> [TASK DETAILS]: Check every line of the entries below for "after", and copy the lines that have it.

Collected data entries
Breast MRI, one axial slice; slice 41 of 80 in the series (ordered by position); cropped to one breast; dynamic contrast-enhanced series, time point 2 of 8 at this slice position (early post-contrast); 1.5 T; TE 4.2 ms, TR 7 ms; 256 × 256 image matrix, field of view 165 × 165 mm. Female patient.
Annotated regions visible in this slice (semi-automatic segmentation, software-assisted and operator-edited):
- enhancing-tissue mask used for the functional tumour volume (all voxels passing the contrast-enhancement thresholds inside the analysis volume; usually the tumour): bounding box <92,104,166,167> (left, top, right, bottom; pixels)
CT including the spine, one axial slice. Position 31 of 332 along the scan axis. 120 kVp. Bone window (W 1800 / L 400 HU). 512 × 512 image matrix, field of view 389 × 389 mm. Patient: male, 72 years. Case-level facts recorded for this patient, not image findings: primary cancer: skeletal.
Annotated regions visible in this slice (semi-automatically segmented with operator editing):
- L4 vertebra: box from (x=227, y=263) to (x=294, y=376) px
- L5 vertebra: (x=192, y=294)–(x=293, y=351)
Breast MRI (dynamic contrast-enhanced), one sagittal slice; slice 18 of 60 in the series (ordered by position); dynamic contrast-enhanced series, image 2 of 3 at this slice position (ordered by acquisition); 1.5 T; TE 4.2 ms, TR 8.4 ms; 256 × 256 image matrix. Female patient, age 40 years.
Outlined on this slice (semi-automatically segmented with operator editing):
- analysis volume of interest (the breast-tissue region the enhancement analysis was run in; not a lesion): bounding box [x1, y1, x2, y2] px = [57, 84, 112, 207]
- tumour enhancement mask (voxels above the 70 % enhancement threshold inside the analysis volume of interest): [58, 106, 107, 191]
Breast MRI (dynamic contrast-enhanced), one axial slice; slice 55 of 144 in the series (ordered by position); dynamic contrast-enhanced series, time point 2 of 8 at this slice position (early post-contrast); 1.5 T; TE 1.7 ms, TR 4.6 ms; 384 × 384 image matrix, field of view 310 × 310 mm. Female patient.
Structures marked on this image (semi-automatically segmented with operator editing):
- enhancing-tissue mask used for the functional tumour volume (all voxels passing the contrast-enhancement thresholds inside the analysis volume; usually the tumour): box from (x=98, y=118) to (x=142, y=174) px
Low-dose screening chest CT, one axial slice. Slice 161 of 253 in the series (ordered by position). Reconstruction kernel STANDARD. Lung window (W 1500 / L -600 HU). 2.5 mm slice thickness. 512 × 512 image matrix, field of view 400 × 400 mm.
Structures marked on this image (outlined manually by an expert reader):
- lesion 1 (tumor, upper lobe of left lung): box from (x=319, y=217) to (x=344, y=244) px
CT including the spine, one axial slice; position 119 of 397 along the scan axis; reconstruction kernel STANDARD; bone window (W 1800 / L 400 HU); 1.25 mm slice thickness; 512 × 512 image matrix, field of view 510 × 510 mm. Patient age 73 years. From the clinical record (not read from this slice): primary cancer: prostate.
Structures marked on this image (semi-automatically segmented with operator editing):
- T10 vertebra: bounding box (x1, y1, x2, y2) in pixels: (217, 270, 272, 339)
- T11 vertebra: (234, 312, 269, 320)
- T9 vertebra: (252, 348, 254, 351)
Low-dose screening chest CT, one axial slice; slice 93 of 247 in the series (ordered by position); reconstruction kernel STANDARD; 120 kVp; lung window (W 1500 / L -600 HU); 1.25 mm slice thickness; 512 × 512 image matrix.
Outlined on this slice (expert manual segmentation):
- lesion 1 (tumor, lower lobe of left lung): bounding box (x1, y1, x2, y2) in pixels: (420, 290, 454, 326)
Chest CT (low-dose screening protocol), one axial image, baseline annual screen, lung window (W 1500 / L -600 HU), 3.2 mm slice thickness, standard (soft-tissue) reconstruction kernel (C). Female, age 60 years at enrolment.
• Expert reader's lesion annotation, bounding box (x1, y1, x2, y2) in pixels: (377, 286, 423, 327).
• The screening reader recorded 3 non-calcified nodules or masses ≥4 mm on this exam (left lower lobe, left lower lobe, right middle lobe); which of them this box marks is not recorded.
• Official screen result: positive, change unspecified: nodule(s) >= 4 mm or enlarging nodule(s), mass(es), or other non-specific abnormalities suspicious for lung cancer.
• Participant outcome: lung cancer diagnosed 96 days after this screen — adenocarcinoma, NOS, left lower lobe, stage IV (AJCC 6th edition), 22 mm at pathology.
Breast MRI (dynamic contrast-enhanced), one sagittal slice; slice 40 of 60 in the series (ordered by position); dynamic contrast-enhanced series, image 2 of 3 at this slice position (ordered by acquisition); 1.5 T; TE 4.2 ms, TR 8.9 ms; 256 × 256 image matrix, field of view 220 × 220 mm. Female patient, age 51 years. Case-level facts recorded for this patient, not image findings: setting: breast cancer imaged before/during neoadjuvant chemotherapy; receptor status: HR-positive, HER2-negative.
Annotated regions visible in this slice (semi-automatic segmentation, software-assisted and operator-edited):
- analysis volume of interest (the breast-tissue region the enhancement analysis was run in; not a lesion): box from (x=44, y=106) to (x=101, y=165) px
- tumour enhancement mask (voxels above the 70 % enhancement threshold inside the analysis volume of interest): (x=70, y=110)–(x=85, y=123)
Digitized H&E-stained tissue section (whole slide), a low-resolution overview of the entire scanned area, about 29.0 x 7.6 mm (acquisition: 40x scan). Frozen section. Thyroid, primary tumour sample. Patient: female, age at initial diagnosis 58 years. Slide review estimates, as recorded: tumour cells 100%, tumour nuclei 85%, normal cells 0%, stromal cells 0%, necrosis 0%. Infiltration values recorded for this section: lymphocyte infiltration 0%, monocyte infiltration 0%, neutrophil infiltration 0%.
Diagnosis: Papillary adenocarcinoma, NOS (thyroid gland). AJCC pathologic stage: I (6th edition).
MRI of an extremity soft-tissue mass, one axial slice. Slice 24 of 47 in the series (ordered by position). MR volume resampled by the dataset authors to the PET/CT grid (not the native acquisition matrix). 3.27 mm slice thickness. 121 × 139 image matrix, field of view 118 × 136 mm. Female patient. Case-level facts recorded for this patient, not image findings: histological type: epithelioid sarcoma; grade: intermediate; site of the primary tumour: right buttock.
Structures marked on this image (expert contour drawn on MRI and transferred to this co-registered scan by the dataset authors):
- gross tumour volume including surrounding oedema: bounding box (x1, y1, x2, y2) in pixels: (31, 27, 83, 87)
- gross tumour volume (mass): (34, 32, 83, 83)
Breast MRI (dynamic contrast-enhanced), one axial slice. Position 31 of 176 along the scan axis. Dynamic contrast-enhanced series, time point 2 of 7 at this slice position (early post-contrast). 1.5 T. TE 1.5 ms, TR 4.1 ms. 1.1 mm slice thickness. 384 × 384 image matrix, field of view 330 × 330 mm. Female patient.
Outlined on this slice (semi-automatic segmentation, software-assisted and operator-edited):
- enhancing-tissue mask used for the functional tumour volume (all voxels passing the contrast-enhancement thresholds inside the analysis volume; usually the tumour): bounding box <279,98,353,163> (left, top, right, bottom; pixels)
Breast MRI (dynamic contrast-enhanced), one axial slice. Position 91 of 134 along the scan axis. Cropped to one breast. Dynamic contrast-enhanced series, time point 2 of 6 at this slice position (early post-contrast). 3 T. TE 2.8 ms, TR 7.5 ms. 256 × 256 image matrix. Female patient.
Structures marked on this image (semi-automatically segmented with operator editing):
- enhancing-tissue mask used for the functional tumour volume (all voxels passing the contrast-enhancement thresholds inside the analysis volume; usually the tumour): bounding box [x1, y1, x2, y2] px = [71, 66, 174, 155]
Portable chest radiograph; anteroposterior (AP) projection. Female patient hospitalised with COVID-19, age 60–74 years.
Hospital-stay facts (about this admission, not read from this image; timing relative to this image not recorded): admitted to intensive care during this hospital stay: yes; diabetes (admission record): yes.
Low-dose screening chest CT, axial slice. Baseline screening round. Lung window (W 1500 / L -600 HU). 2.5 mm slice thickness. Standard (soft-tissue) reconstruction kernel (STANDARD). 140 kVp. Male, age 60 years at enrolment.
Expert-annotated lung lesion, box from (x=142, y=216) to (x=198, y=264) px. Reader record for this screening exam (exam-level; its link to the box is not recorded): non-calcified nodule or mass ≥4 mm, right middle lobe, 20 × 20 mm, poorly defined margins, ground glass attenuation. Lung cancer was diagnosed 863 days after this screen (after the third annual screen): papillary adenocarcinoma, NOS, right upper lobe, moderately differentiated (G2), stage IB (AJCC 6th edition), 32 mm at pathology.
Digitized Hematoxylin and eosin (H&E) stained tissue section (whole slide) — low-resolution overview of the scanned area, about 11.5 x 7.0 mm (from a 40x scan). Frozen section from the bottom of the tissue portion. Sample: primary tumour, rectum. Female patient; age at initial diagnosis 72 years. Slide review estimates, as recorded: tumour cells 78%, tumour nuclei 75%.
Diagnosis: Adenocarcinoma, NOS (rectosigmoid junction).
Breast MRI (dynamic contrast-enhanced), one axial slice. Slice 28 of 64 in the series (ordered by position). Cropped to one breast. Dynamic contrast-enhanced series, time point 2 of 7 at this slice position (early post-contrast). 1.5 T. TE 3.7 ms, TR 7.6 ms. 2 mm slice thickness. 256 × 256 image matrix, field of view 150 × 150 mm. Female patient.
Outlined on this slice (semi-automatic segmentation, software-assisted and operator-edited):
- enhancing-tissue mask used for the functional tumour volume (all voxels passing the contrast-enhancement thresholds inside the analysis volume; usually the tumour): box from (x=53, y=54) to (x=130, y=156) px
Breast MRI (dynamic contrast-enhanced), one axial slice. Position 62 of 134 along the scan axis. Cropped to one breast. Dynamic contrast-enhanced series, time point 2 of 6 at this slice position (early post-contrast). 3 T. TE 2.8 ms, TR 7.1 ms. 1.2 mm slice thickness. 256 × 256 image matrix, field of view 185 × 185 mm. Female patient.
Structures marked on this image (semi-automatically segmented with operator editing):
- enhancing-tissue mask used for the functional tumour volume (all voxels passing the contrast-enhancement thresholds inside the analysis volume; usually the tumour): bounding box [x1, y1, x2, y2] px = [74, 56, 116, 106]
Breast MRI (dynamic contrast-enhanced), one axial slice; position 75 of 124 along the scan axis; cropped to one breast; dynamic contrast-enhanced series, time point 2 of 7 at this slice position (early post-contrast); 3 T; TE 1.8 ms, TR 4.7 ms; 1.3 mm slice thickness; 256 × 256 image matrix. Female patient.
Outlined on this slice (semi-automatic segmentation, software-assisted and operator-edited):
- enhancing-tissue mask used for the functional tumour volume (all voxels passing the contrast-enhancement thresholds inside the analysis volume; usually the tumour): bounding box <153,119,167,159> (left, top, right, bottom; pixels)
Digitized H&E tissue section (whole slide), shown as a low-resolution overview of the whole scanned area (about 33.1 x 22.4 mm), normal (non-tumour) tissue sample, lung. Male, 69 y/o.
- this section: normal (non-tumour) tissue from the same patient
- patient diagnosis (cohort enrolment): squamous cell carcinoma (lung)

> [WRITTEN SOLUTION]:
• Participant outcome: lung cancer diagnosed 96 days after this screen — adenocarcinoma, NOS, left lower lobe, stage IV (AJCC 6th edition), 22 mm at pathology.
Expert-annotated lung lesion, box from (x=142, y=216) to (x=198, y=264) px. Reader record for this screening exam (exam-level; its link to the box is not recorded): non-calcified nodule or mass ≥4 mm, right middle lobe, 20 × 20 mm, poorly defined margins, ground glass attenuation. Lung cancer was diagnosed 863 days after this screen (after the third annual screen): papillary adenocarcinoma, NOS, right upper lobe, moderately differentiated (G2), stage IB (AJCC 6th edition), 32 mm at pathology.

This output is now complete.